La députée de la Côte-Nord veut un vrai plan d’aide pour les PME impactées par les tarifs américains

Jean St-Pierre | 6 mai 2026 | 00:58
La députée de Côte-Nord-Kawawachikamach-Nitassinan, Marilène Gill (photo Courtoisie)

La députée du Bloc Québécois Marilène Gill réitère l’urgence de mettre en place des mesures adéquates pour soutenir les entreprises affectées par le nouveau mode de calcul des tarifs américains sur les produits de l’acier, de l’aluminium et du cuivre. La situation met en péril la survie de nombreuses PME.

Le Bloc invite Ottawa à corriger le tir rapidement par un soutien direct aux entreprises et aux travailleurs jusqu’à la restauration d’une entente commerciale avec les États-Unis.

Les mesures annoncées cette semaine par le premier ministre Carney sont inadéquates pour les entreprises qui transforment les métaux, selon Mme Gill.
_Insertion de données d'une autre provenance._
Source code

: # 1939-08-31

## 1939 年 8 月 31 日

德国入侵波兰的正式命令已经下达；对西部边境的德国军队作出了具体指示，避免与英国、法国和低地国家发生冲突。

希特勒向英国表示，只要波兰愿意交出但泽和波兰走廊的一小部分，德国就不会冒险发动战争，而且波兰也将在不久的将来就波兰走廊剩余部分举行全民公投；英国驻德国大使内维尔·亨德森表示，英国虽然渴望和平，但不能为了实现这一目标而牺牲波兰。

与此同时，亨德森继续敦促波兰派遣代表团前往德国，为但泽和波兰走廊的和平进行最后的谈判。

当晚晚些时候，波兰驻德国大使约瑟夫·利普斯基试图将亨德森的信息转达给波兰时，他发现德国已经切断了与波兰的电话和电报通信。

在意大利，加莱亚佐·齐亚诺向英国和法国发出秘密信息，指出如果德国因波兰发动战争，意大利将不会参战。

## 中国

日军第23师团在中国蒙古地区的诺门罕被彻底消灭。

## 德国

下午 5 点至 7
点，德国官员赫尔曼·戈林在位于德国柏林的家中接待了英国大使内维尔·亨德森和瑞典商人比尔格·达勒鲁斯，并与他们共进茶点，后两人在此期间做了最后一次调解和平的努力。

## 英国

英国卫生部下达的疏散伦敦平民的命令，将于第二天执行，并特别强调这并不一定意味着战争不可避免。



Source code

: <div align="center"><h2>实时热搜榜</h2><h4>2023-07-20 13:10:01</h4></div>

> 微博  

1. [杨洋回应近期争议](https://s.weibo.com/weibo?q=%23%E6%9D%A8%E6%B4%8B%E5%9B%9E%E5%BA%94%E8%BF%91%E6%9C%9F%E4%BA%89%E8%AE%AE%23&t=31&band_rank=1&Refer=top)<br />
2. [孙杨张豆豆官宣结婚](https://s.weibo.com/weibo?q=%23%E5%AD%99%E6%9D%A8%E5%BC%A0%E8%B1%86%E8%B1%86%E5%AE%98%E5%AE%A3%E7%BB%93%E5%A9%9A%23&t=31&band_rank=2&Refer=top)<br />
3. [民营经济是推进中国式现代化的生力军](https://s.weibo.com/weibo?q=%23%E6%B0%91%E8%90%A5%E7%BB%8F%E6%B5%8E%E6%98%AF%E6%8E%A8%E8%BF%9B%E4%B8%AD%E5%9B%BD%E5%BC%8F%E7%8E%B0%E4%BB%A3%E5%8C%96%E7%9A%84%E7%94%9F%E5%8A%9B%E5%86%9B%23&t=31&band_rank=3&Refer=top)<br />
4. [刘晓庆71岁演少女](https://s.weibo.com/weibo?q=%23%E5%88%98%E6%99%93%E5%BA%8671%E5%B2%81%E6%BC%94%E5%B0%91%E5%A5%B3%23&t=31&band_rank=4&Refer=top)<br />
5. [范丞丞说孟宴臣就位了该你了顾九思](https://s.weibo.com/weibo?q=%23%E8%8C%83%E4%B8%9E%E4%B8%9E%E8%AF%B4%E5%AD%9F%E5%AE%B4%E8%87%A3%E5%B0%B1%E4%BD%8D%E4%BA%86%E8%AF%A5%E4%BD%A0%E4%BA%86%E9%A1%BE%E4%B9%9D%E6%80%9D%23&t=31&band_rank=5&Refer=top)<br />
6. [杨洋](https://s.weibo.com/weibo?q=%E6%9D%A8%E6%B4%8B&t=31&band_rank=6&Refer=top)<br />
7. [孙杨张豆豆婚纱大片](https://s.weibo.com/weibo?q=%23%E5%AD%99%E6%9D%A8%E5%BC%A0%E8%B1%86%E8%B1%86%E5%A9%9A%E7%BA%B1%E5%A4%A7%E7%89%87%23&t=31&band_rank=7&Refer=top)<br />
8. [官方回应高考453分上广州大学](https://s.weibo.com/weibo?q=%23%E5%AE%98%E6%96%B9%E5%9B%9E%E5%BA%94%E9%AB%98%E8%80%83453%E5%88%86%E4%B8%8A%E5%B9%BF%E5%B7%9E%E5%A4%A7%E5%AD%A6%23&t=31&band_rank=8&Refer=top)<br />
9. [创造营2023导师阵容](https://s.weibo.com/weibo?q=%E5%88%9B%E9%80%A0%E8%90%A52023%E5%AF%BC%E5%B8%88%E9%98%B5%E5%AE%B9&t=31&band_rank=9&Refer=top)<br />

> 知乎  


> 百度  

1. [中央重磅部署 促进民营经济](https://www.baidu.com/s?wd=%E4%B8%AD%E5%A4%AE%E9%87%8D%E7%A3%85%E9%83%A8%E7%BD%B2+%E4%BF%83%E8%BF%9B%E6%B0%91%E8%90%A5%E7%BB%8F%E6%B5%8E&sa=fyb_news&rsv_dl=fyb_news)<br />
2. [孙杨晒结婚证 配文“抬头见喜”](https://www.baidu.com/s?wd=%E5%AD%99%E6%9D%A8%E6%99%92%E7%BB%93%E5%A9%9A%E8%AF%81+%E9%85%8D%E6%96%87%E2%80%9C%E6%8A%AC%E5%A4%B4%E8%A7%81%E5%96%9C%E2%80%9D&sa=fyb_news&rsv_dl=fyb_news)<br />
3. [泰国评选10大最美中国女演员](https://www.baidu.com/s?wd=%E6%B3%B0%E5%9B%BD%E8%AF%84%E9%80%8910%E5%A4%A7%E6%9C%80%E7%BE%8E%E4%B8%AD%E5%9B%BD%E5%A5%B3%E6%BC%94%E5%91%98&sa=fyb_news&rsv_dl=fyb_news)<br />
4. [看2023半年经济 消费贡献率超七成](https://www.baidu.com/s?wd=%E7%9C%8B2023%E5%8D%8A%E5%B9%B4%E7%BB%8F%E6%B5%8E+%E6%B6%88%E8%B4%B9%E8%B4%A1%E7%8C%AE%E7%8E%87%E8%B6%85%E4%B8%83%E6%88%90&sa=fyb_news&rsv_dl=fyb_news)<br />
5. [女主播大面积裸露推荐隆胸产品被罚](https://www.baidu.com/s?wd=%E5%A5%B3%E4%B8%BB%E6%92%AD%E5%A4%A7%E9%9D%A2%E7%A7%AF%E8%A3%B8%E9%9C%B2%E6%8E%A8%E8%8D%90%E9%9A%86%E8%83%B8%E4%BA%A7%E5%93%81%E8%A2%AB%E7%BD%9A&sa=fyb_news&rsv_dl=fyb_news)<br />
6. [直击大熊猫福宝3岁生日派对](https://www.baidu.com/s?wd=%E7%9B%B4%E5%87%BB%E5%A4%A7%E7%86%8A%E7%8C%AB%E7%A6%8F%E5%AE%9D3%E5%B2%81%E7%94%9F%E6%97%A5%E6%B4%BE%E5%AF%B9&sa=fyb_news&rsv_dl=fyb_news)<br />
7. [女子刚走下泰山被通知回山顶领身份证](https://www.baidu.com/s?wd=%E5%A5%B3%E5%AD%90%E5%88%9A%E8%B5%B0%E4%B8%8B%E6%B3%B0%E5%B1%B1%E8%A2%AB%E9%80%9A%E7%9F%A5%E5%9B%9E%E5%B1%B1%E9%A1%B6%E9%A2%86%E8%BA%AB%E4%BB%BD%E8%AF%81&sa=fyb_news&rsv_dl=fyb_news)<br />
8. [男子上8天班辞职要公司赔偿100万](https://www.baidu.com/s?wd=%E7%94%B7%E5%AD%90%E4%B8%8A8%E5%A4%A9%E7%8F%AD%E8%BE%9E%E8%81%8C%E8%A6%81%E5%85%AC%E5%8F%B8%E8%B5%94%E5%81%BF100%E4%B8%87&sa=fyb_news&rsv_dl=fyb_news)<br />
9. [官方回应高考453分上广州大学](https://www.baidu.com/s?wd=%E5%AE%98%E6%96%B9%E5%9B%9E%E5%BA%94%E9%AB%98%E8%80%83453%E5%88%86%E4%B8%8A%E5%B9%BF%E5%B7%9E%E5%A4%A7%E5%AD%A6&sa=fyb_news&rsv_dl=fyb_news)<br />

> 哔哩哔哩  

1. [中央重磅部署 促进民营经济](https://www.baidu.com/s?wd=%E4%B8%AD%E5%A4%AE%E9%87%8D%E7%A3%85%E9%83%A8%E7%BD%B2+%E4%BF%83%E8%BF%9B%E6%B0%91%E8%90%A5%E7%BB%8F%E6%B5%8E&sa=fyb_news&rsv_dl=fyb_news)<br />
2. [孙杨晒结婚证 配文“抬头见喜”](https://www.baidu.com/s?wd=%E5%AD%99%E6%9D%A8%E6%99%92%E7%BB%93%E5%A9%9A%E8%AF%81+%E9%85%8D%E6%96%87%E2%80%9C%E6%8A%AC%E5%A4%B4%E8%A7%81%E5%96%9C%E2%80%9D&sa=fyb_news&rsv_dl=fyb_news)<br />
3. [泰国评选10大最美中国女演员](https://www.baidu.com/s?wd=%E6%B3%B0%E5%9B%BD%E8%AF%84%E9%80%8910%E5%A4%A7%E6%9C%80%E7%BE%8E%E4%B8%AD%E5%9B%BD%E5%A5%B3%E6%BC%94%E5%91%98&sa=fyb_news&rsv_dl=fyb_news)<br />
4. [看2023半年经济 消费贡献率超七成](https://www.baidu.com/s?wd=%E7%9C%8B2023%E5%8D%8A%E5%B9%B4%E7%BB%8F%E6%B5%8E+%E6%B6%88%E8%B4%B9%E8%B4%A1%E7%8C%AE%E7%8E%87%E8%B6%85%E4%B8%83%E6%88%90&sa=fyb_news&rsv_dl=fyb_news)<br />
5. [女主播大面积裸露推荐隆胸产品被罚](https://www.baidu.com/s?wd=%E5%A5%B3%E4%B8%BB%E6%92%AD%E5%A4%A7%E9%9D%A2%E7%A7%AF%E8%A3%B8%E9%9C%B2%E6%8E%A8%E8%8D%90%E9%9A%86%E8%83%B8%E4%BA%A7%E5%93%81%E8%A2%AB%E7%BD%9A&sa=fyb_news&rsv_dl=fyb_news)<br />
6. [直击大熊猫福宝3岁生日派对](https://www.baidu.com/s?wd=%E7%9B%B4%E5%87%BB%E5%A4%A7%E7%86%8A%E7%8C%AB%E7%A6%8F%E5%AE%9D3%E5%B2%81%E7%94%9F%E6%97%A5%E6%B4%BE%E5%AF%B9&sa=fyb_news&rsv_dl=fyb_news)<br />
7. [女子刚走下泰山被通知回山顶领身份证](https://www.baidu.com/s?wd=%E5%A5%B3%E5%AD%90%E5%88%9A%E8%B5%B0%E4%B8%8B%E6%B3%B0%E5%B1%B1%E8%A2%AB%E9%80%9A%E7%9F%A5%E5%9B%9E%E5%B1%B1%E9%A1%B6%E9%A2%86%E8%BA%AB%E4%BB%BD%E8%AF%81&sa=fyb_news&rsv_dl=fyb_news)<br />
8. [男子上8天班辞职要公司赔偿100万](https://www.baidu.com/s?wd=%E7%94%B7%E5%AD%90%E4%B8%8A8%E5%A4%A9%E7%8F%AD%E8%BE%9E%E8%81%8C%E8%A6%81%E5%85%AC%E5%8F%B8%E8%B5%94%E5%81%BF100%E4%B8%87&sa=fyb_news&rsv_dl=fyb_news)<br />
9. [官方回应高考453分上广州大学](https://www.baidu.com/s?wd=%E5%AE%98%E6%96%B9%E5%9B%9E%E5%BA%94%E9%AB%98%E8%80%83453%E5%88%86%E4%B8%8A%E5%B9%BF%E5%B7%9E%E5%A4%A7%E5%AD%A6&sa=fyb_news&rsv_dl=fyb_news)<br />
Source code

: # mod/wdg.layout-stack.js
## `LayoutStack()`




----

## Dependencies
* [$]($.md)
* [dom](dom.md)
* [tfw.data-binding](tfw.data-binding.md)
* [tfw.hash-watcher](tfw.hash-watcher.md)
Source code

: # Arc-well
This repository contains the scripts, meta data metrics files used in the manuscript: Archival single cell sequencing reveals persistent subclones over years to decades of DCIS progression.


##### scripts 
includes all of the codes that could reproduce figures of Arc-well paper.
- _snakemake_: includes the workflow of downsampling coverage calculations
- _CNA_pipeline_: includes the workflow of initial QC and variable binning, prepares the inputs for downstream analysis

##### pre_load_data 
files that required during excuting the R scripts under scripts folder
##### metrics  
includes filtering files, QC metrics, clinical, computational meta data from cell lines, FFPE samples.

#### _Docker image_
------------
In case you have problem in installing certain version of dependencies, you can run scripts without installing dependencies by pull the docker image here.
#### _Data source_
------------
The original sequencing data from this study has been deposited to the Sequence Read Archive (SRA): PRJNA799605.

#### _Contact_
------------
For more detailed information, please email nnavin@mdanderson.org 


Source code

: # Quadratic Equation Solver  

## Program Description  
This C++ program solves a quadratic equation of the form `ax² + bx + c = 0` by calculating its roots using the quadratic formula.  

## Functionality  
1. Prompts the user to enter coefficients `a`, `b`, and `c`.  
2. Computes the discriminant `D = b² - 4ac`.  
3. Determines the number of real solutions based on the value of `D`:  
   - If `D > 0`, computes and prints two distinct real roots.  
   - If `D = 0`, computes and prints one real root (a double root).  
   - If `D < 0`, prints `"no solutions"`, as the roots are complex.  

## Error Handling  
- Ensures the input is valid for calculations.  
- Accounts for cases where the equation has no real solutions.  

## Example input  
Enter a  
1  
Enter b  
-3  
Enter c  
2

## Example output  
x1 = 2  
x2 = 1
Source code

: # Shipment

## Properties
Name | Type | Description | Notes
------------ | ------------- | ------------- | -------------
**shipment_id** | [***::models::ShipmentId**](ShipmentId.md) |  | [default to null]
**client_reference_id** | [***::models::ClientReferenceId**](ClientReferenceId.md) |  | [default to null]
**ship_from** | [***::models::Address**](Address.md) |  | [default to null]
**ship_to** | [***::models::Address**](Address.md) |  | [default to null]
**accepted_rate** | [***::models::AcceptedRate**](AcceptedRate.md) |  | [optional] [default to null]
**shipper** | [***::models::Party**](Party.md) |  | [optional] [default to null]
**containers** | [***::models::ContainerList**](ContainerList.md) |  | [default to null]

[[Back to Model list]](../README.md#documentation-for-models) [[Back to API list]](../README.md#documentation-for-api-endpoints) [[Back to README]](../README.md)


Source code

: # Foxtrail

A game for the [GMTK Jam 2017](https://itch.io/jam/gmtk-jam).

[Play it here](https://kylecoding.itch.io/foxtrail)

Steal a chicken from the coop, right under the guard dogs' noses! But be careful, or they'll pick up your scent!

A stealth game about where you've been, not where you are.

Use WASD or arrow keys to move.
Elle réclame aussi de l’aide pour l’industrie forestière.

Il faut des mesures fortes

« Le gouvernement est arrivé avec deux mesures qui, sans être mauvaises en soi, ne répondent pas aux besoins immédiats des entreprises », remarque la députée de Côte-Nord – Kawawachikamach – Nitassinan.

Marilène Gill explique que son parti a tendu la main au gouvernement en proposant des mesures fortes, dont un programme de subvention salariale pour préserver le lien d’emploi avec leurs travailleurs qualifiés et l’imposition de tarifs de sauvegarde, notamment pour éviter que la Chine n’utilise le marché canadien pour le transit de ses marchandises aux États-Unis.

« Le gouvernement n’a pas été à l’écoute des syndicats. Il n’a pas été à l’écoute des chambres de commerce ni de l’Union des municipalités du Québec. Ce qui inquiète aussi, avec son programme de prêts, c’est que ces mesures n’aideront aucunement les PME les plus fragilisées, qui sont souvent les plus créatives et porteuses d’avenir », a signalé la députée de Côte-Nord – Kawawachikamach – Nitassinan.

Tarifs qui frappent fort au Québec

Elle précise que le nouveau mode de calcul des tarifs américains frappe fort au Québec. De nombreux produits, protégés par l’ACEUM, qui n’étaient pas taxés, le sont aujourd’hui. Selon une étude de Desjardins, c’est maintenant le quart des exportations vers les États-Unis qui est touché par un nouveau tarif de 25%.

« Et le pire est à venir : comme les entreprises produisent aujourd’hui pour des commandes faites il y a plusieurs mois, moins d’entreprises américaines commanderont nos produits avec ces nouveaux tarifs. La situation actuelle, avec une multiplication des fermetures et des craintes affichées, n’est que le début. », a avisé Marilène Gill.

Elle demande au gouvernement libéral de revoir sa stratégie et d’offrir un véritable plan de soutien aux entrepreneurs et aux travailleurs.